--- Problem to work on ---
Find the line that contains "(DAB) staining of". Then set down that line and all the lines after it, to the end of the records, exactly and with nothing added.

[Records to use Boundary: Start]

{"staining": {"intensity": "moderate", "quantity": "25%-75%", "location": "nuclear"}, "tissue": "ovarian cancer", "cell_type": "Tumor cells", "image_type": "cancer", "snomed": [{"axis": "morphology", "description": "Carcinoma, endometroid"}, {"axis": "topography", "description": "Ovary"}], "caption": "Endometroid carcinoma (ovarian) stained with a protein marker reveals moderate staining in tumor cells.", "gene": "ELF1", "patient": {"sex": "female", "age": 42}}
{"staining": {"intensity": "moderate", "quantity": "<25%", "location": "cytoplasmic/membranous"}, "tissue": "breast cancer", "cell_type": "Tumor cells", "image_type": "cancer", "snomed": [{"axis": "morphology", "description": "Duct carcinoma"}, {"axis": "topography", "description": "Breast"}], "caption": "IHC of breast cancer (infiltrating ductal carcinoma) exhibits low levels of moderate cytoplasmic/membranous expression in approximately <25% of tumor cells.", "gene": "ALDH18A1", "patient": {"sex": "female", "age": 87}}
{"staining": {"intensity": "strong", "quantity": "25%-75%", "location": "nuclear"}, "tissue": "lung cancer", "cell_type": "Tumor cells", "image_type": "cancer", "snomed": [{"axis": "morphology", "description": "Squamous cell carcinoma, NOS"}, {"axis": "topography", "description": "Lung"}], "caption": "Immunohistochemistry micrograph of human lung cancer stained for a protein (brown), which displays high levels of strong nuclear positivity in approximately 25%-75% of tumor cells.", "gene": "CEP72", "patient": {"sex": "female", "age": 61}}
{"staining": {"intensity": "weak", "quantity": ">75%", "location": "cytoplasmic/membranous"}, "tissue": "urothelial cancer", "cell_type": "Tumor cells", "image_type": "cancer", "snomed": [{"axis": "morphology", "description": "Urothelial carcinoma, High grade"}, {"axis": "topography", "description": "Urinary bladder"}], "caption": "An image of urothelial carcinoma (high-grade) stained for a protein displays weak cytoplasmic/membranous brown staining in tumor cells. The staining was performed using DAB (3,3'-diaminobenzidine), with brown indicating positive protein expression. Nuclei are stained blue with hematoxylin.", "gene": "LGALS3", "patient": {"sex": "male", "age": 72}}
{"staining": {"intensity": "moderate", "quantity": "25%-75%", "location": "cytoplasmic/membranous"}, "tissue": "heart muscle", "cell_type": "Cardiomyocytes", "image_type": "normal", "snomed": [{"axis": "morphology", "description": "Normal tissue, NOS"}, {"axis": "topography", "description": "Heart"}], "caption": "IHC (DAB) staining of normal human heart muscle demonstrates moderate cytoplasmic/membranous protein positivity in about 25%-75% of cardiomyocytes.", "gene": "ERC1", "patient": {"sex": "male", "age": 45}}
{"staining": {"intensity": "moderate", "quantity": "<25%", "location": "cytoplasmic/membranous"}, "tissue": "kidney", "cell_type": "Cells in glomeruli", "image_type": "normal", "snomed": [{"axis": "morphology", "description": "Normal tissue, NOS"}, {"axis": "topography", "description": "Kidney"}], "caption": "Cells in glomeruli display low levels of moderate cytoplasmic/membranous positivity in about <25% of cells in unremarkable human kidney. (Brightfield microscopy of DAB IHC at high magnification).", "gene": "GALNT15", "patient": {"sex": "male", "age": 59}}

[Records to use Boundary: End]

--- Problem solution ---
{"staining": {"intensity": "moderate", "quantity": "25%-75%", "location": "cytoplasmic/membranous"}, "tissue": "heart muscle", "cell_type": "Cardiomyocytes", "image_type": "normal", "snomed": [{"axis": "morphology", "description": "Normal tissue, NOS"}, {"axis": "topography", "description": "Heart"}], "caption": "IHC (DAB) staining of normal human heart muscle demonstrates moderate cytoplasmic/membranous protein positivity in about 25%-75% of cardiomyocytes.", "gene": "ERC1", "patient": {"sex": "male", "age": 45}}
{"staining": {"intensity": "moderate", "quantity": "<25%", "location": "cytoplasmic/membranous"}, "tissue": "kidney", "cell_type": "Cells in glomeruli", "image_type": "normal", "snomed": [{"axis": "morphology", "description": "Normal tissue, NOS"}, {"axis": "topography", "description": "Kidney"}], "caption": "Cells in glomeruli display low levels of moderate cytoplasmic/membranous positivity in about <25% of cells in unremarkable human kidney. (Brightfield microscopy of DAB IHC at high magnification).", "gene": "GALNT15", "patient": {"sex": "male", "age": 59}}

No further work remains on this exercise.